All of the images are presented in a stage-like setting similar to the space present in the engravings from which Ernst borrowed. Figures are usually shown in their entirety, not cropped. The people in the images rarely look directly at us as one would find with portraiture. Instead they engage each other, keeping the narrative action contained in the images and separate from us. By doing this, it helps to emphasize the stage-like tableau of pre-modern painting and an emphasis on story. This type of space has a deep tradition in western culture from the Roman murals at Pompeii, through early Renaissance greats such as Giotto, and into early films like those by Edison.
A Week of Kindness can easily be placed in the tradition of the graphic novel. However, I prefer the term photo novella since my images are photoshop collages. I have always enjoyed The City by Masereel and Madman’s Drum by Lynd Ward. These graphic novels, filled with intrigue and violence, fit easily into the culture of comics and movies from my childhood.
The images are all digital and electronic in origin. The photographic elements were shot with a Nikon Coolpix 5000 digital still camera or were captured as video stills from a Sony Digital video camera. All drawings were created on the computer using a Wacom digitizing tablet. I developed the images using Adobe Photoshop or Metacreations Painter.

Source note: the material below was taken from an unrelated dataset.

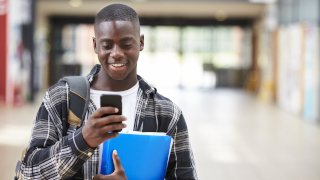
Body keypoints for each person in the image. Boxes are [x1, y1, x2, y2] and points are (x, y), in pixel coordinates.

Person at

By basing A Week of Kindness on the works by Max Ernst, I am reminded of the way musicians will cover a song from some earlier source. This way, patterns of meaning are rethought and rediscovered by each new generation. We see ourselves more clearly as we observe the differences between the new and the old versions of songs or images. Of course, the engravings Ernst used in his images were borrowed from earlier source too.